How to Run Local AI in VS Code for Free (2026 Guide)
VS Code 1.120 now has a built-in Agents window for local AI — but there's also a completely free path using Ollama + Continue.dev. This guide covers both, step by step.

VS Code just added a dedicated Agents window in version 1.120 — and you can connect it to local AI models running on your own machine. No API key. No cloud subscription required (for the model itself). Your code never leaves your computer.
There are actually two ways to do this, and they suit different setups:
- Path A — Completely free: Ollama + Continue.dev extension (no GitHub Copilot plan needed)
- Path B — Copilot-tier: Ollama + VS Code's native Copilot Chat (requires GitHub Copilot subscription, but you use local models so there are no API costs per query)
This guide covers both from scratch. If you've never run a local AI model before, check our LM Studio tutorial and terminal beginners guide first — this guide assumes you're comfortable running a few terminal commands.
What You'll Need
Before anything else, check your hardware. Local AI models run in RAM or VRAM. The minimum you want for a usable experience:
- 8 GB RAM — runs smaller models (3B–7B parameters) comfortably
- 16 GB RAM — runs mid-tier models (13B–14B) smoothly
- GPU with 8+ GB VRAM — dramatically faster than CPU-only
Not sure how much VRAM your machine has? Read our how to check VRAM for AI guide before picking a model.
Software requirements:
- VS Code installed (version 1.113+ for Ollama, 1.120+ for Agents window)
- Ollama — the local model runner that both paths use
- For Path A: Continue.dev extension (free)
- For Path B: GitHub Copilot Chat extension (requires paid Copilot plan)
Step 1: Install Ollama
Ollama is the engine that downloads and runs AI models locally. It works on macOS, Windows, and Linux.
macOS / Linux: Open your terminal and run:
curl -fsSL https://ollama.com/install.sh | sh
Windows: Download the installer from ollama.com and run it. Ollama adds itself to your system tray.
Once installed, verify it's running:
ollama --version
You should see a version number. If you see "command not found," revisit our terminal setup guide.
Step 2: Pull a Local Model
Ollama downloads models with a single command. Here are the best options depending on your hardware:
| Model | Size on disk | Min RAM | Best for |
|---|---|---|---|
llama3.2:3b |
~2 GB | 4 GB | Fast responses, general tasks |
qwen2.5-coder:7b |
~4.7 GB | 8 GB | Coding, code completion |
deepseek-coder-v2:16b |
~10 GB | 16 GB | Advanced coding tasks |
llama3.1:8b |
~5 GB | 8 GB | Balanced general use |
To pull a model, run:
ollama pull qwen2.5-coder:7b
This downloads the model to your machine (one-time download). Subsequent loads are instant.
To verify it works:
ollama run qwen2.5-coder:7b
Type a message. If you get a response, Ollama is working. Press Ctrl+D to exit.

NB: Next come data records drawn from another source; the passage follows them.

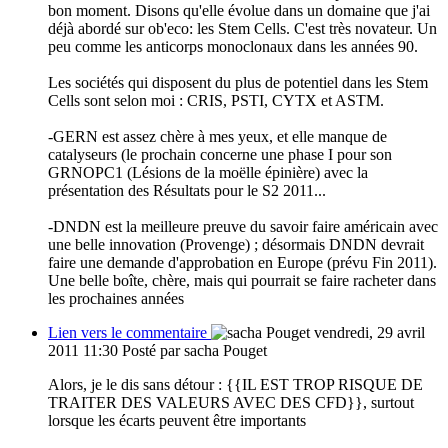
bon moment. Disons qu'elle évolue dans un domaine que j'ai
déjà abordé sur ob'eco: les Stem Cells. C'est très novateur. Un
peu comme les anticorps monoclonaux dans les années 90.
Les sociétés qui disposent du plus de potentiel dans les Stem
Cells sont selon moi : CRIS, PSTI, CYTX et ASTM.
-GERN est assez chère à mes yeux, et elle manque de
catalyseurs (le prochain concerne une phase I pour son
GRNOPC1 (Lésions de la moëlle épinière) avec la
présentation des Résultats pour le S2 2011...
-DNDN est la meilleure preuve du savoir faire américain avec
une belle innovation (Provenge) ; désormais DNDN devrait
faire une demande d'approbation en Europe (prévu Fin 2011).
Une belle boîte, chère, mais qui pourrait se faire racheter dans
les prochaines années
Lien vers le commentaire
vendredi, 29 avril
2011 11:30
Posté par sacha Pouget
Alors, je le dis sans détour : {{IL EST TROP RISQUE DE
TRAITER DES VALEURS AVEC DES CFD}}, surtout
lorsque les écarts peuvent être importants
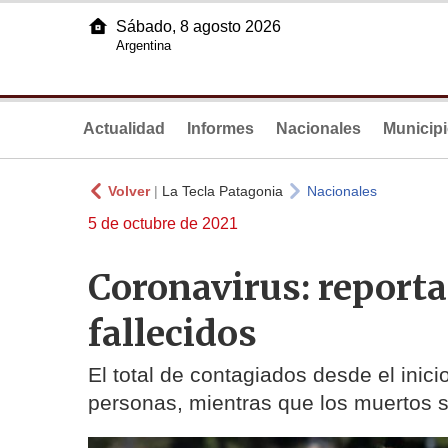
Sábado, 8 agosto 2026
Argentina
Actualidad
Informes
Nacionales
Municip
Volver
|
La Tecla Patagonia
Nacionales
5 de octubre de 2021
Coronavirus: reporta
fallecidos
El total de contagiados desde el ini
personas, mientras que los muertos 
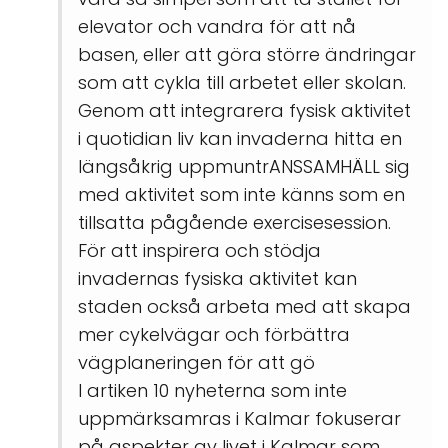
elevator och vandra för att nå
basen, eller att göra större ändringar
som att cykla till arbetet eller skolan.
Genom att integrarera fysisk aktivitet
i quotidian liv kan invaderna hitta en
längsåkrig uppmuntrANSSAMHÄLL sig
med aktivitet som inte känns som en
tillsatta pågående exercisesession.
För att inspirera och stödja
invadernas fysiska aktivitet kan
staden också arbeta med att skapa
mer cykelvägar och förbättra
vägplaneringen för att gö
I artiken 10 nyheterna som inte
uppmärksamras i Kalmar fokuserar
på aspekter av livet i Kalmar som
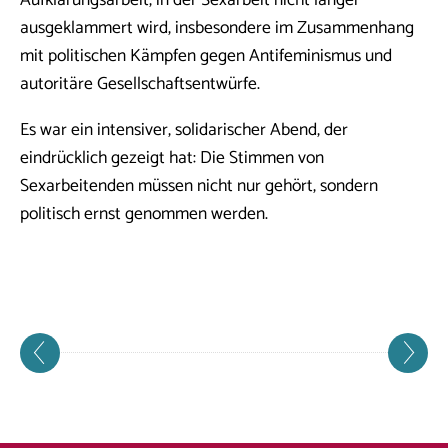
Aufklärungsarbeit, in der Sexarbeit nicht länger
ausgeklammert wird, insbesondere im Zusammenhang
mit politischen Kämpfen gegen Antifeminismus und
autoritäre Gesellschaftsentwürfe.
Es war ein intensiver, solidarischer Abend, der
eindrücklich gezeigt hat: Die Stimmen von
Sexarbeitenden müssen nicht nur gehört, sondern
politisch ernst genommen werden.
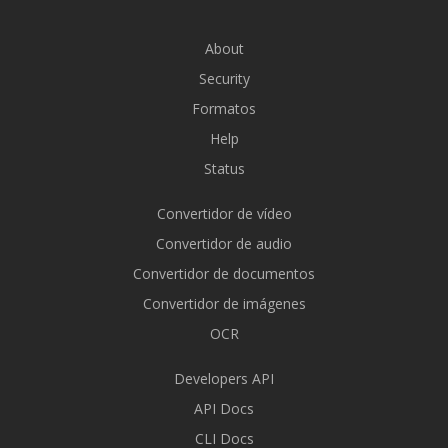
About
Security
Formatos
Help
Status
Convertidor de vídeo
Convertidor de audio
Convertidor de documentos
Convertidor de imágenes
OCR
Developers API
API Docs
CLI Docs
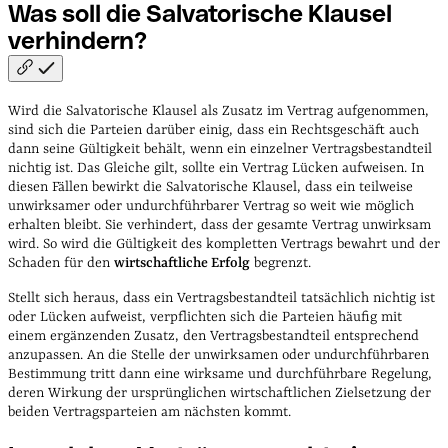
Was soll die Salvatorische Klausel
verhindern?
Wird die Salvatorische Klausel als Zusatz im Vertrag aufgenommen,
sind sich die Parteien darüber einig, dass ein Rechtsgeschäft auch
dann seine Gültigkeit behält, wenn ein einzelner Vertragsbestandteil
nichtig ist. Das Gleiche gilt, sollte ein Vertrag Lücken aufweisen. In
diesen Fällen bewirkt die Salvatorische Klausel, dass ein teilweise
unwirksamer oder undurchführbarer Vertrag so weit wie möglich
erhalten bleibt. Sie verhindert, dass der gesamte Vertrag unwirksam
wird. So wird die Gültigkeit des kompletten Vertrags bewahrt und der
Schaden für den
wirtschaftliche Erfolg
begrenzt.
Stellt sich heraus, dass ein Vertragsbestandteil tatsächlich nichtig ist
oder Lücken aufweist, verpflichten sich die Parteien häufig mit
einem ergänzenden Zusatz, den Vertragsbestandteil entsprechend
anzupassen. An die Stelle der unwirksamen oder undurchführbaren
Bestimmung tritt dann eine wirksame und durchführbare Regelung,
deren Wirkung der ursprünglichen wirtschaftlichen Zielsetzung der
beiden Vertragsparteien am nächsten kommt.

Path A: Completely Free — Ollama + Continue.dev
Continue.dev is a free, open-source VS Code extension that acts as an AI coding assistant. It works with Ollama out of the box and gives you both a chat panel and inline code completions — no subscription required.
Install Continue.dev
- Open VS Code
- Go to the Extensions panel (Ctrl+Shift+X)
- Search for "Continue"
- Install the extension by Continue
After installation, a Continue icon appears in your left sidebar.
Connect Continue to Ollama
Open Continue's config file. Click the gear icon in the Continue panel, or navigate to ~/.continue/config.yaml.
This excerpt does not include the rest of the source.